### CPT Codes for ICD-10 M50.1 (Cervical Disc Disorder with Radiculopathy)
#### 1. Lab/Diagnostic Procedures
- **CPT 72141**: MRI, cervical spine, without contrast material.
- **CPT 72142**: MRI, cervical spine, with contrast material.
- **CPT 72148**: MRI, cervical spine, without and with contrast material.
- **CPT 72220**: CT, cervical spine, without contrast material.
- **CPT 72221**: CT, cervical spine, with contrast material.
- **CPT 72222**: CT, cervical spine, without and with contrast material.
- **CPT 95831**: Electromyography (EMG), upper extremity, with or without nerve conduction studies.
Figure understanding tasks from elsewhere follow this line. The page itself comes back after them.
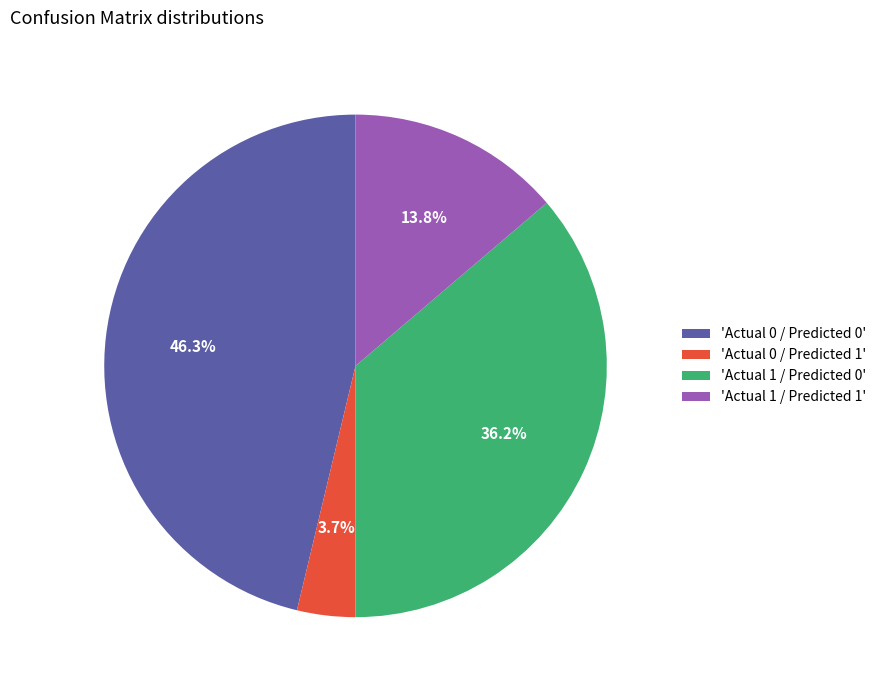

To the nearest percent, what is the difference between the largest and smallest slice percentages?

43%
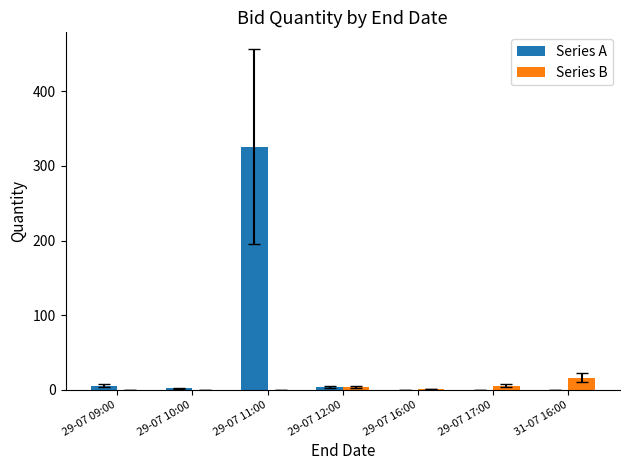

What is the total value across all series at 29-07 09:00?

5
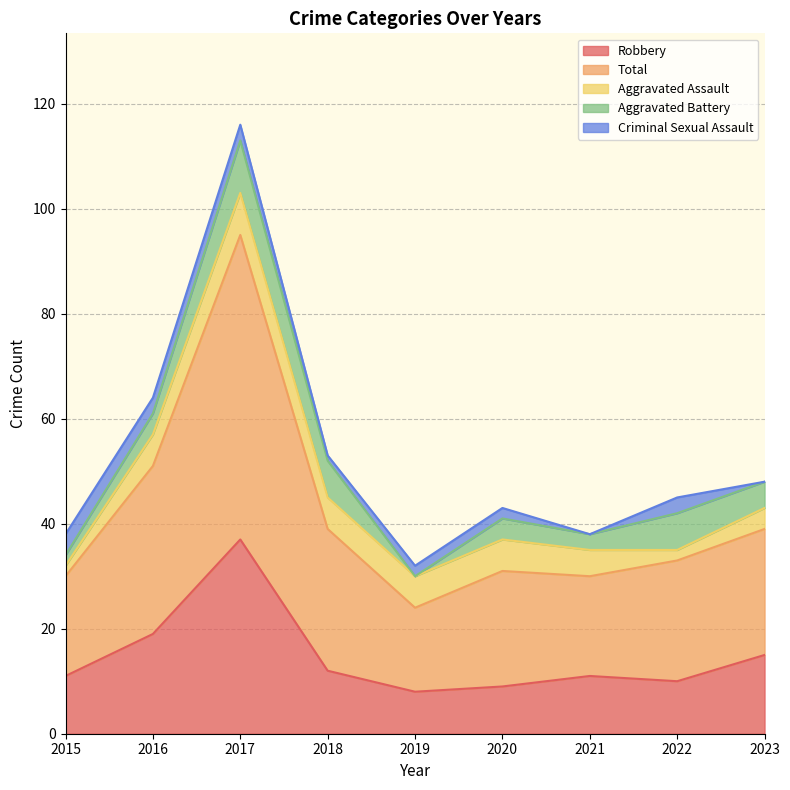

How many interior local peaks does the Criminal Sexual Assault series have?

1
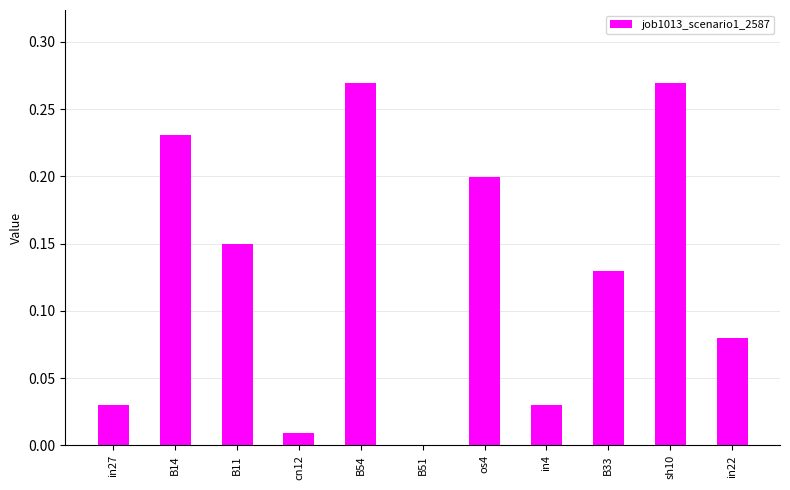

Are the bars horizontal?

No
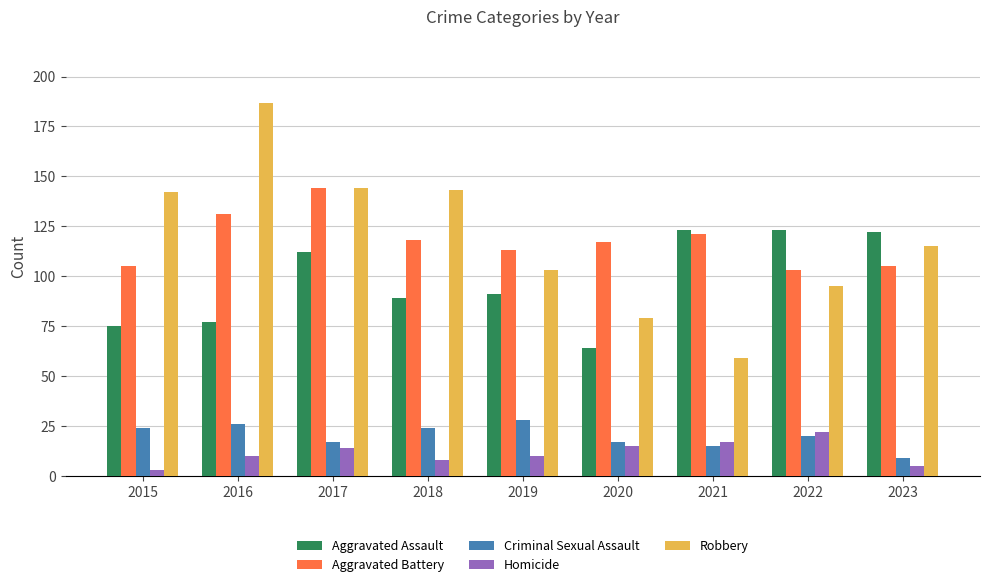

What value does the Robbery series have at 2017?

144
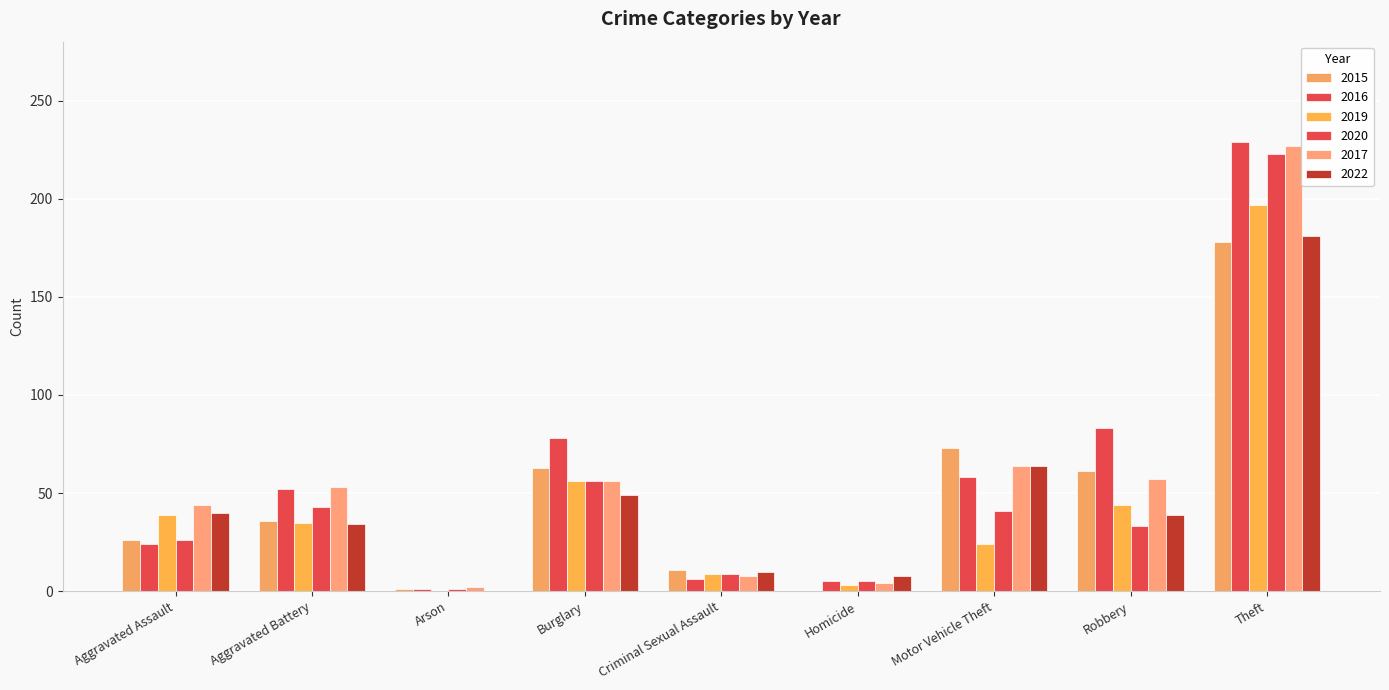

Is the value of 2022 at Aggravated Assault greater than the value of 2020 at Theft?

No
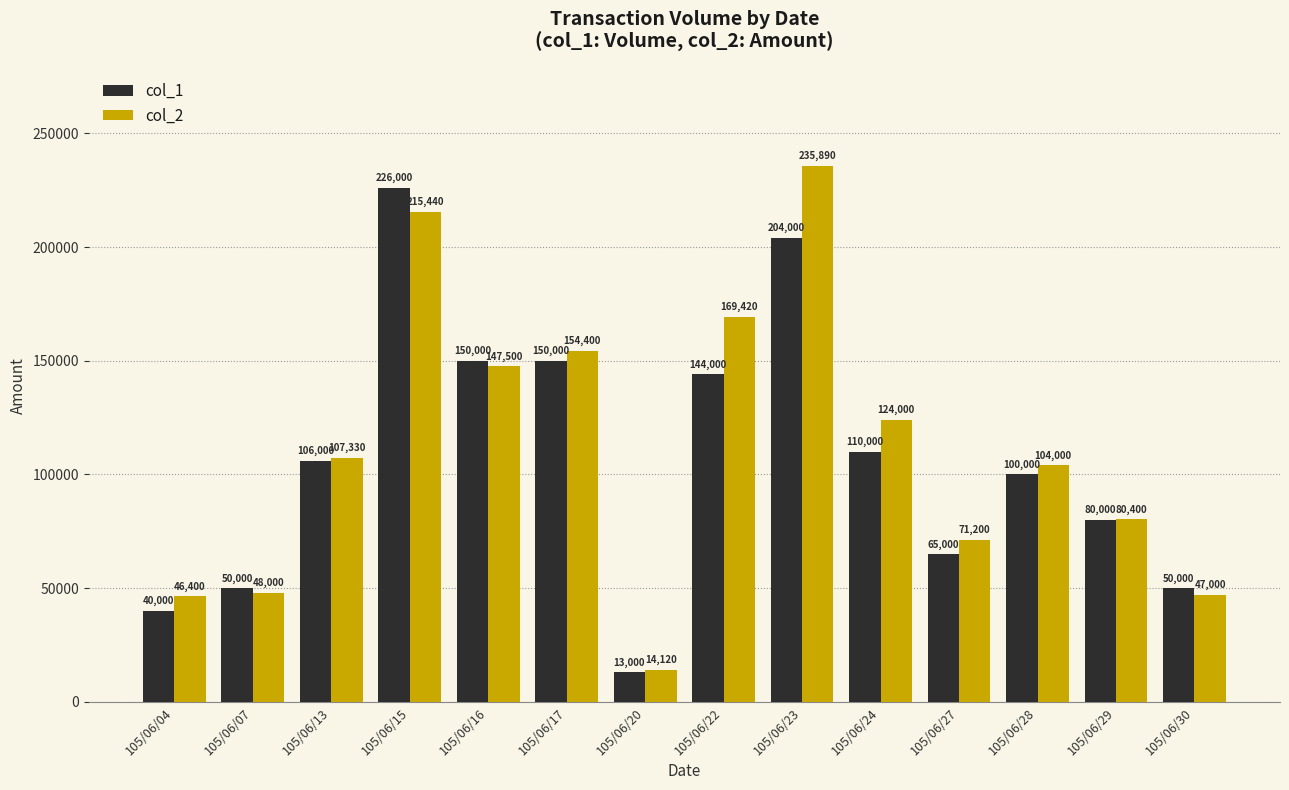

What is the spread (max minus min) of values at 105/06/28?

4000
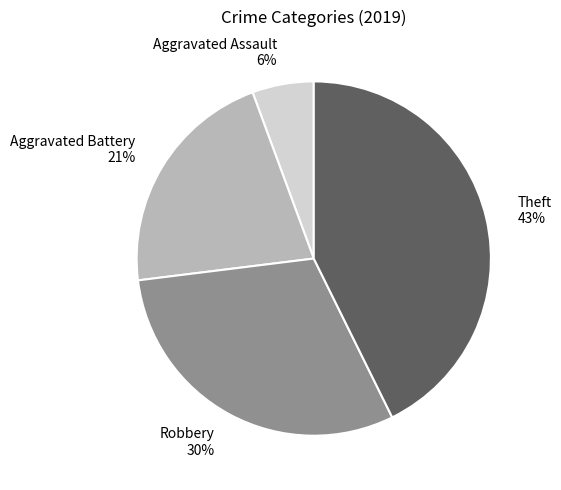

How many slices are in this pie chart?

4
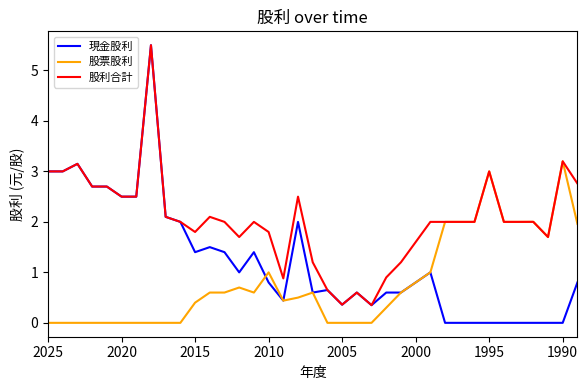

List the series in order of their peak value, lowest first.

股票股利, 現金股利, 股利合計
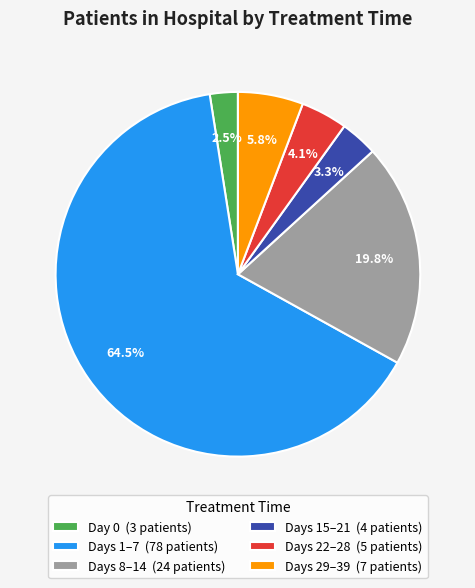

To the nearest percent, what is the average slice percentage?

17%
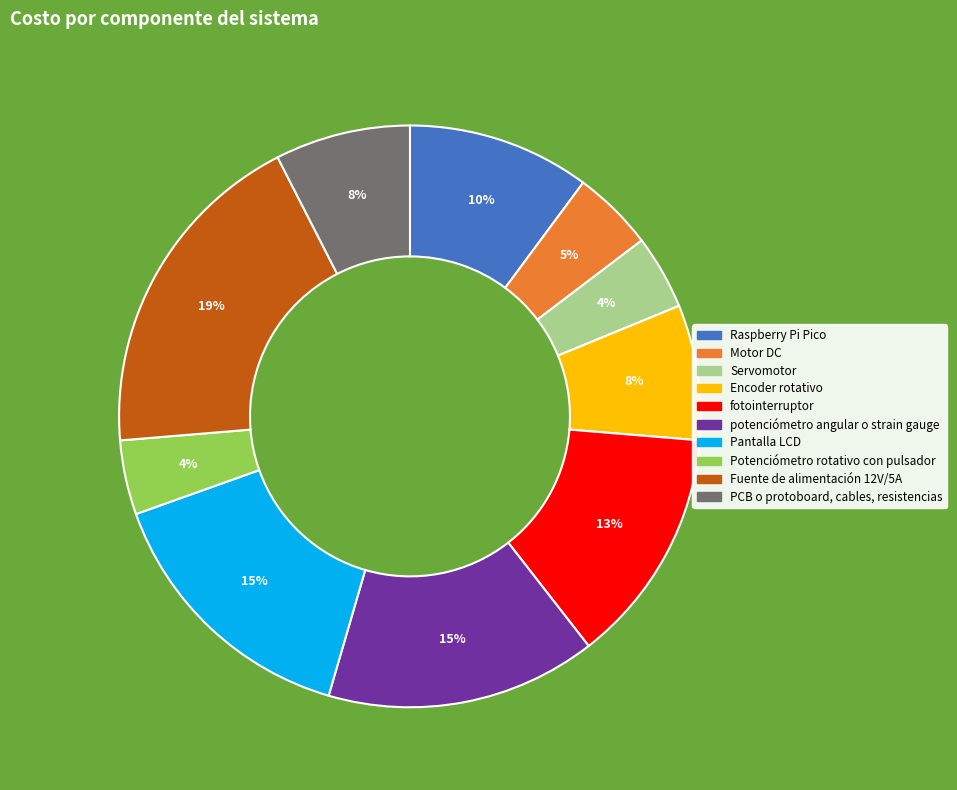

To the nearest percent, what is the difference between the potenciómetro angular o strain gauge and Raspberry Pi Pico slice percentages?

5%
#### 2. Treatment Procedures
- **CPT 63075**: Laminectomy, cervical, for decompression of spinal cord.
- **CPT 63076**: Laminectomy, cervical, for decompression of spinal cord, with discectomy.
- **CPT 22551**: Arthrodesis, cervical, with or without decompression.
- **CPT 20610**: Arthrocentesis, aspiration, and/or injection into a major joint or bursa (e.g., cervical facet joint injection).
- **CPT 97035**: Ultrasound therapy.
- **CPT 97110**: Therapeutic exercises to develop strength and endurance, range of motion, and flexibility.
#### 3. Follow-Up Codes
- **CPT 99213**: Established patient office visit, Level 3 (moderate complexity).
- **CPT 99214**: Established patient office visit, Level 4 (high complexity).
- **CPT 99215**: Established patient office visit, Level 5 (very high complexity).
- **CPT 99354**: Prolonged service in the office or other outpatient setting, requiring direct patient contact beyond the usual service.
#### 4. Reimbursement Ranges
- **MRI (CPT 72141)**: $500 - $1,200
- **CT (CPT 72220)**: $300 - $800
- **Laminectomy (CPT 63075)**: $4,000 - $10,000
- **Arthrodesis (CPT 22551)**: $8,000 - $15,000
- **Office Visit (CPT 99213)**: $100 - $200
- **Therapeutic Exercise (CPT 97110)**: $30 - $75 per session
*Note: Reimbursement ranges may vary based on geographic location, payer contracts, and specific patient circumstances.*
#### 5. Billing Notes
- Ensure that the medical necessity for each procedure is well-documented in the patient's medical record.
- Use appropriate modifiers (e.g., modifier 50 for bilateral procedures) when applicable.
- Verify coverage and pre-authorization requirements with the patient's insurance provider prior to performing procedures.
- For follow-up visits, ensure that the level of service is justified based on the complexity of the patient's condition and the time spent.
- Be aware of the specific coding guidelines for each procedure, including any bundling rules that may apply.
### Conclusion
When coding for ICD-10 M50.1, it is essential to select the appropriate CPT codes that reflect the diagnostic and treatment services provided. Accurate coding not only ensures proper reimbursement but also enhances patient care through comprehensive documentation. Always stay updated with the latest coding guidelines and payer policies.